I've been thinking it over for a week now and I'm done. I just can't make the math work.


----------



## grams777 (Jun 13, 2014)

Math doesn't work for me either. I can't see taking normal uber fares anymore unless the dead miles are only a couple miles between rides. Either that or switch cars to a 40 mpg one.


----------



## veikveik (Apr 28, 2014)

a 40mpg car will cost you over 30Grand new, aint no reason to go that route. Not for UberX


----------



## grams777 (Jun 13, 2014)

veikveik said:


> a 40mpg car will cost you over 30Grand new, aint no reason to go that route. Not for UberX


Depends on the difference between the value of your trade versus the 40 mpg car. New LE Camry hybrids are 25k at 0% financing for 5 years. Subtract from that the value of whatever you trade in. Factor in any savings from 0% financing if you pay more than that now. If you're within a few k, it might make sense. That could be recouped in 6 months of moderate driving depending on current mpg.


----------



## veikveik (Apr 28, 2014)

grams777 said:


> Depends on the difference between the value of your trade versus the 40 mpg car. New LE Camry hybrids are 25k. Subtract from that the value of whatever you trade in. If you're within a few k, it might make sense.

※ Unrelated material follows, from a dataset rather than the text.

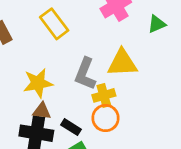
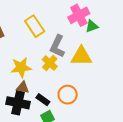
green triangle: (157, 24) -> (92, 26), moved
gray L-shape: (85, 74) -> (57, 46), moved
yellow cross: (104, 95) -> (50, 63), moved, turned -35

say I dont have any trade ins.

New driver, good credit, I get a new camry. 25K, plus property taxes, etc.

Now I have to make back the 25K+ I got the car for PLUS make a living.


----------



## grams777 (Jun 13, 2014)

veikveik said:


> say I dont have any trade ins.
> 
> New driver, good credit, I get a new camry. 25K, plus property taxes, etc.
> 
> Now I have to make back the 25K+ I got the car for PLUS make a living.


Doesn't work in that case. You're better off as is because you save more by not having depreciation of the new car. This would mainly apply to someone with a trade near the price of the 40 mpg car, but only got say 20 mpg now.


----------



## veikveik (Apr 28, 2014)

There is a reason why taxi drivers use old, former police crown vics still.
They are about 3-4K OTD at an auction, and they run them into the ground.

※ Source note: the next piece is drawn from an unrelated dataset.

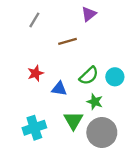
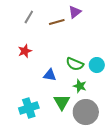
brown line: (68, 41) -> (57, 22), moved
red star: (36, 73) -> (25, 51), moved
green semicircle: (89, 76) -> (75, 64), turned 66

But uber doesnt want you to run business in a 10+ year old car


----------



## grams777 (Jun 13, 2014)

veikveik said:


> There is a reason why taxi drivers use old, former police crown vics still.
> They are about 3-4K OTD at an auction, and they run them into the ground.
> 
> But uber doesnt want you to run business in a 10+ year old car


Yep. That's pretty much what you should have with these new rate cuts. You really can't afford any depreciation. The car cost should be kept as low as possible. This is why it seems more and more UberX is gravitating toward being a cab service experience.


----------



## Oc_DriverX (Apr 29, 2014)

grams777 said:


> Yep. That's pretty much what you should have with these new rate cuts. You really can't afford any depreciation. The car cost should be kept as low as possible. This is why it seems more and more UberX is gravitating toward being a cab service experience.


Maybe Uber should change their motto from "Everyone's Personal Driver" to "Your Cabbie without the Yellow Paint". Its more accurate, but I guess it doesn't have the same sex appeal.


----------



## TomNashville (Jul 20, 2014)

Oc_DriverX said:


> Maybe Uber should change their motto from "Everyone's Personal Driver" to "Your Cabbie without the Yellow Paint". Its more accurate, but I guess it doesn't have the same sex appeal.


Especially since they're hiring cabbies in droves now!


----------